Task to carry out: Below are entries. Reproduce exactly the lines between the line holding "middle dip: (329, 239)" and the line holding "index mcp: (162, 153)", inclusive, and only those.

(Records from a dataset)

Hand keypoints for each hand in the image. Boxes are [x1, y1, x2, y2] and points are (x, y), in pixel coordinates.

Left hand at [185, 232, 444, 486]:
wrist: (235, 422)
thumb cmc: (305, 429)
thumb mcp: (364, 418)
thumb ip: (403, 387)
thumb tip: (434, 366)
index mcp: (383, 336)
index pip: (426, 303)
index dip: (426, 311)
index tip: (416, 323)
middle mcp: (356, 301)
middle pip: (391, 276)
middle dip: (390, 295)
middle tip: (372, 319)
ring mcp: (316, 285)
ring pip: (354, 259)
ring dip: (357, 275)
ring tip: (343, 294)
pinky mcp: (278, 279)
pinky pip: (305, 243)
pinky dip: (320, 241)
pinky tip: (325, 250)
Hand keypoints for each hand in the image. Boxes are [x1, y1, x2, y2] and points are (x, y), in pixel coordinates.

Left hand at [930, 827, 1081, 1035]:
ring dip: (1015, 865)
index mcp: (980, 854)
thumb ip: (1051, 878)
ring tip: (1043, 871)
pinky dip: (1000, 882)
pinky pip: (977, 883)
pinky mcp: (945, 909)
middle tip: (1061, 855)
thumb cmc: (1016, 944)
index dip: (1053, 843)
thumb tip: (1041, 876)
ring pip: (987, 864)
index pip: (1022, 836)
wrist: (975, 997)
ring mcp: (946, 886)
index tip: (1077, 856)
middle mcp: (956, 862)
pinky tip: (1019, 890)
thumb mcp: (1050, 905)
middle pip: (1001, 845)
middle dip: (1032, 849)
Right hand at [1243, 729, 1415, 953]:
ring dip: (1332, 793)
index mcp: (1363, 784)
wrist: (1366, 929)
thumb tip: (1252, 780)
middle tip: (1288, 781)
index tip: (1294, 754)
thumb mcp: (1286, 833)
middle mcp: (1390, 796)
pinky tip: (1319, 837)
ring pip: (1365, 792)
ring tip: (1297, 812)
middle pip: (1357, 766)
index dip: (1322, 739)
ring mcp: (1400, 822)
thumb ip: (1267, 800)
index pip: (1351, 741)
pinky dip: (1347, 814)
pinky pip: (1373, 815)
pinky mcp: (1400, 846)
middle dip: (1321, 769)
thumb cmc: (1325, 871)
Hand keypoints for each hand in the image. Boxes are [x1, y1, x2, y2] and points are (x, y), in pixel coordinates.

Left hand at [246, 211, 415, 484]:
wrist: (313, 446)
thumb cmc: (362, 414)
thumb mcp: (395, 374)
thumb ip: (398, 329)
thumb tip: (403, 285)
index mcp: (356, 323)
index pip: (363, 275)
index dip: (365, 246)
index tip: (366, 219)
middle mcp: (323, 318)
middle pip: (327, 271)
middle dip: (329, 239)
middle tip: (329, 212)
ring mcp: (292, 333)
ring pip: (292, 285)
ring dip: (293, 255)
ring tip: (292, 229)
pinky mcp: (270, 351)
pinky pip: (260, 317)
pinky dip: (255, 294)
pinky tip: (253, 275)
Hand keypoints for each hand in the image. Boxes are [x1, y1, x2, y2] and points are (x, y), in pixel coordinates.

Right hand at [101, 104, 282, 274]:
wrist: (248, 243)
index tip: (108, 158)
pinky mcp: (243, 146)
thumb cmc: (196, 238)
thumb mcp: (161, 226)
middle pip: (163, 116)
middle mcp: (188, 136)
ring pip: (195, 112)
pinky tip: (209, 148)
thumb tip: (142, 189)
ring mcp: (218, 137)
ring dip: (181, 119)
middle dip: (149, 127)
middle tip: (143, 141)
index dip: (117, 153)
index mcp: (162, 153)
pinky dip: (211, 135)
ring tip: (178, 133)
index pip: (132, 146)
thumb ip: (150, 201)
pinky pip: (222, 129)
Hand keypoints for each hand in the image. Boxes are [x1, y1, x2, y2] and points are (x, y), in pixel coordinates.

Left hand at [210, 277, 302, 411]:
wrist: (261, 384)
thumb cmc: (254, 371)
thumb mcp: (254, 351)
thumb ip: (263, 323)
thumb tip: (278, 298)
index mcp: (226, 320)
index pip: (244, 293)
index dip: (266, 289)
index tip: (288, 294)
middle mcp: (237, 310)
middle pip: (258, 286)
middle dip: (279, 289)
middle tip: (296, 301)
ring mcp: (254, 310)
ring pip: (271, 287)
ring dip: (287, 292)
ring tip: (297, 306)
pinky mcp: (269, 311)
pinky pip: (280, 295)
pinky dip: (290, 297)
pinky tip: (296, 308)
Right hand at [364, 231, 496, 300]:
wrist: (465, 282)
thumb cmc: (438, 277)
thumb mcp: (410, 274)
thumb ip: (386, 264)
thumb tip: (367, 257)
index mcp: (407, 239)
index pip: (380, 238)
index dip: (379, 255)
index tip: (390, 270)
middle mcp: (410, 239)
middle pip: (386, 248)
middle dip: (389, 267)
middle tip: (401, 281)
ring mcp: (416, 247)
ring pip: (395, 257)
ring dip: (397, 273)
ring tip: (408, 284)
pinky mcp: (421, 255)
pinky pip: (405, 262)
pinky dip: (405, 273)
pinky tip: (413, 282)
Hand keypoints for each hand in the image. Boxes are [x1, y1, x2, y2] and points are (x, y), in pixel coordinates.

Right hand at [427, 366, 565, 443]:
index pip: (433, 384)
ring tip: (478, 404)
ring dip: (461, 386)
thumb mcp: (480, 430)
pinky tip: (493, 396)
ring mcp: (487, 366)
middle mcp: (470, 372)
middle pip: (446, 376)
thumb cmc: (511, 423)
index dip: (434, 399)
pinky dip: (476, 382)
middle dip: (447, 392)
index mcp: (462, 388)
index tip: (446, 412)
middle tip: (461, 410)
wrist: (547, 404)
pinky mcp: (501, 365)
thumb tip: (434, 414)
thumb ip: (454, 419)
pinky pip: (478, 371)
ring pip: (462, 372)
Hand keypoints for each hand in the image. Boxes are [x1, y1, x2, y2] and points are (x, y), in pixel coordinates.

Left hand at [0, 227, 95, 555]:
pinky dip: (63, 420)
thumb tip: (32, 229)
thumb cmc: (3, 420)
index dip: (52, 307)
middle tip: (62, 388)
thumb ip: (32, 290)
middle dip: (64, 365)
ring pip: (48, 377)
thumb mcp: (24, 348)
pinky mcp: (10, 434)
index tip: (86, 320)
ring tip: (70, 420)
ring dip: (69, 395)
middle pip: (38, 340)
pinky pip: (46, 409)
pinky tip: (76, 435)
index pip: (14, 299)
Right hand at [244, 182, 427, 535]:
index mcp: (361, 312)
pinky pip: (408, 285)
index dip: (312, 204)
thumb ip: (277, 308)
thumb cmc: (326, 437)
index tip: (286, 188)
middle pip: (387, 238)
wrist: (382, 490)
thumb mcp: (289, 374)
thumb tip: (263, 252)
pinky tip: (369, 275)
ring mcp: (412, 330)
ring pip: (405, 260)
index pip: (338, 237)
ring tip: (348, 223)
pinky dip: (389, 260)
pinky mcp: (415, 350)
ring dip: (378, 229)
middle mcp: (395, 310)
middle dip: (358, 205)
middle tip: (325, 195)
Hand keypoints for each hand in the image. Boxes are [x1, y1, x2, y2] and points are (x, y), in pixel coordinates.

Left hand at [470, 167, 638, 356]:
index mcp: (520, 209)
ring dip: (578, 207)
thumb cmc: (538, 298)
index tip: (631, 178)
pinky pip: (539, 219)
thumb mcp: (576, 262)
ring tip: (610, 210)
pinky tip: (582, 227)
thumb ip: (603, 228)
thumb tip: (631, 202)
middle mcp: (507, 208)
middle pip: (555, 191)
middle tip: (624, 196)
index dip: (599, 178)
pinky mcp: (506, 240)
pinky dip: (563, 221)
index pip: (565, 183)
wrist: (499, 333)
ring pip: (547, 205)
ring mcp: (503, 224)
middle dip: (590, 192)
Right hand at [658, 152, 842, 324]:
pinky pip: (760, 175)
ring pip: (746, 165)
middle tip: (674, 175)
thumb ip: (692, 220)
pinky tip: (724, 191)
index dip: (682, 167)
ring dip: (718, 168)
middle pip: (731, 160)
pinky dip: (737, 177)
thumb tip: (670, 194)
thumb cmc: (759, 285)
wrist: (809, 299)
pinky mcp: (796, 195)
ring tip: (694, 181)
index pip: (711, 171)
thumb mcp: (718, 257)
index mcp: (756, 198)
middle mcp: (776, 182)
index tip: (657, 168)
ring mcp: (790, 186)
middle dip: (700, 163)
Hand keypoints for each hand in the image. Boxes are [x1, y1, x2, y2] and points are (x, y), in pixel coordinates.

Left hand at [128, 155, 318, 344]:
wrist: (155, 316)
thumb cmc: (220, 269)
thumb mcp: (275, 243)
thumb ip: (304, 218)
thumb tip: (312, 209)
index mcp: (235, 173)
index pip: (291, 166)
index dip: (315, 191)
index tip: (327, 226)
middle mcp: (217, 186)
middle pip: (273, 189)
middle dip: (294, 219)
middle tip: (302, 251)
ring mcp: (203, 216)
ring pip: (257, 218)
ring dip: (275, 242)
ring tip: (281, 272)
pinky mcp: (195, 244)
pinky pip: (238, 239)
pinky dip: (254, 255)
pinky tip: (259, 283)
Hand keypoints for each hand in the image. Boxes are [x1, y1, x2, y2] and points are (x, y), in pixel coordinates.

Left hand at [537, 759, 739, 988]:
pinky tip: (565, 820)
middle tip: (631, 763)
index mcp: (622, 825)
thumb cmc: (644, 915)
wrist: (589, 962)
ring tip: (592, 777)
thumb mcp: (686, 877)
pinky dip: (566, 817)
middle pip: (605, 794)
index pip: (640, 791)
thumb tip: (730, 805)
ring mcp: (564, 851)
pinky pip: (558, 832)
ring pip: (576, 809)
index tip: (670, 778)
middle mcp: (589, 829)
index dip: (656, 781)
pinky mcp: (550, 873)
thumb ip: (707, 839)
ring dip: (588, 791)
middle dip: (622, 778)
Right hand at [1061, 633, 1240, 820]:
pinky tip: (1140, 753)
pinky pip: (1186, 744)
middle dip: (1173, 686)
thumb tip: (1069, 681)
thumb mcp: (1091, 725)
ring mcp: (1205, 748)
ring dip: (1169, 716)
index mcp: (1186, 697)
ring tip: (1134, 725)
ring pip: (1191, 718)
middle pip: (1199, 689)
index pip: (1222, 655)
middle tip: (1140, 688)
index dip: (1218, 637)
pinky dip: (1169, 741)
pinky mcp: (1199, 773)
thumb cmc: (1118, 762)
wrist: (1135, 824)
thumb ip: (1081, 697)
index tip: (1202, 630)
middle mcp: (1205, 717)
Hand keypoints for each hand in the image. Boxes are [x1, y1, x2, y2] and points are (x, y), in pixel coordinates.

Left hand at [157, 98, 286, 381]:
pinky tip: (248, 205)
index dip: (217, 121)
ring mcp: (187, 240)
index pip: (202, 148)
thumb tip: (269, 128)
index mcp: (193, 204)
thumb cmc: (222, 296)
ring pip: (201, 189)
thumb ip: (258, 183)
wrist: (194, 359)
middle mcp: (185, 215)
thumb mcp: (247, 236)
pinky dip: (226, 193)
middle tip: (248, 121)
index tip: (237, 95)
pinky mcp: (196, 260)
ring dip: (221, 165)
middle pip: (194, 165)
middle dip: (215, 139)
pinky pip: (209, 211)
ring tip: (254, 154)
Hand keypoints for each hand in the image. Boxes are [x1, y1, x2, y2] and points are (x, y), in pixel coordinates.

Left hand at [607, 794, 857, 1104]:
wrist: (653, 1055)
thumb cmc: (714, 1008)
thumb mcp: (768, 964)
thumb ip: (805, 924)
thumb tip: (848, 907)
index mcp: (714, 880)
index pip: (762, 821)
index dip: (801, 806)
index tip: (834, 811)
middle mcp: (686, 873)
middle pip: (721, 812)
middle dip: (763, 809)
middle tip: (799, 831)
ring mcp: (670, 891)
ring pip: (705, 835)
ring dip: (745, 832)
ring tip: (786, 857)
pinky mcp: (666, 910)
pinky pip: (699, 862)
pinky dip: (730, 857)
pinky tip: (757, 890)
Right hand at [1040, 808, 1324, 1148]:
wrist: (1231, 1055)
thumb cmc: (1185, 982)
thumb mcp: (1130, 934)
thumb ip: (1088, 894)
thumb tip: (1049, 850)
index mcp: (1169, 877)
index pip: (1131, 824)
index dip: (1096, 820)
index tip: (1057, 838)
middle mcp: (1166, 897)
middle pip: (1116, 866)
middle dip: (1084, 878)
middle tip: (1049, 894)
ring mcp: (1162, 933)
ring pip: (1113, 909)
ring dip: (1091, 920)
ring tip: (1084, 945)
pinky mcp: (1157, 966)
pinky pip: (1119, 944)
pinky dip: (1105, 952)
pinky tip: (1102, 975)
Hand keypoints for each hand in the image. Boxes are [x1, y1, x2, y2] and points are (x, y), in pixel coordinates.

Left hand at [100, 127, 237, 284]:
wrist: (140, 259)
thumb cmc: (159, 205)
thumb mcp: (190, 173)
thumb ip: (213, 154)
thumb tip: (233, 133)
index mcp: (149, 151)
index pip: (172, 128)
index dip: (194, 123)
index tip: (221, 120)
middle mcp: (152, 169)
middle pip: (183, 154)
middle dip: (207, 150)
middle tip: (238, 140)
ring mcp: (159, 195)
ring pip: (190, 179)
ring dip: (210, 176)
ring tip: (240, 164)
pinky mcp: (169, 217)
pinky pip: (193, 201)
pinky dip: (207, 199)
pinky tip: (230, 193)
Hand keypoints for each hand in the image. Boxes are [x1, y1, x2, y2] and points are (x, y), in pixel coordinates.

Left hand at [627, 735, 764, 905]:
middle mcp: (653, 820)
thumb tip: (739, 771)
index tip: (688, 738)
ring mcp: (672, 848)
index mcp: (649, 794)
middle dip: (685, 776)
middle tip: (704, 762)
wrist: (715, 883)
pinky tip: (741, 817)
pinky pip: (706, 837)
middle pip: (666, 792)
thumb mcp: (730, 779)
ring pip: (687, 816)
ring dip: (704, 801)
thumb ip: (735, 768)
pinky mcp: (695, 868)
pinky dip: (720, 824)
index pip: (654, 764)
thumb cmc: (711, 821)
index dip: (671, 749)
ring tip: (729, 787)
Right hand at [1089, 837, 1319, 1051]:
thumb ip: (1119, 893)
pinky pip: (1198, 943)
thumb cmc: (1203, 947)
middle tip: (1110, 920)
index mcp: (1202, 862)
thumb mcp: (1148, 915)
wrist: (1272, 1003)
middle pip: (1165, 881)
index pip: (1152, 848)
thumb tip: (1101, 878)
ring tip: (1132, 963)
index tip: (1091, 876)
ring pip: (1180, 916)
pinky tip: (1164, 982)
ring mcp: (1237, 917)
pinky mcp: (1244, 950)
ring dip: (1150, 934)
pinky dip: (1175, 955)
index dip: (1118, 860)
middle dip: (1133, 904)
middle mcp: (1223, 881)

Problem solution:
middle dip: (329, 239)
middle tip: (329, 212)
ring mcp: (292, 333)
ring pip: (292, 285)
ring dip: (293, 255)
ring tip: (292, 229)
pinky mcp: (270, 351)
pinky pip: (260, 317)
pinky dip: (255, 294)
pinky tip: (253, 275)
Hand keypoints for each hand in the image. Boxes are [x1, y1, x2, y2] and points are (x, y), in pixel coordinates.

Right hand at [101, 104, 282, 274]:
wrist: (248, 243)
index tip: (108, 158)
pinky mcp: (243, 146)
thumb cmc: (196, 238)
thumb mcp: (161, 226)
middle pip: (163, 116)
middle mcp: (188, 136)
ring pip: (195, 112)
pinky tip: (209, 148)
thumb tip: (142, 189)
ring mcp: (218, 137)
ring dip: (181, 119)
middle dip: (149, 127)
middle tip: (143, 141)
index dip: (117, 153)
index mcp: (162, 153)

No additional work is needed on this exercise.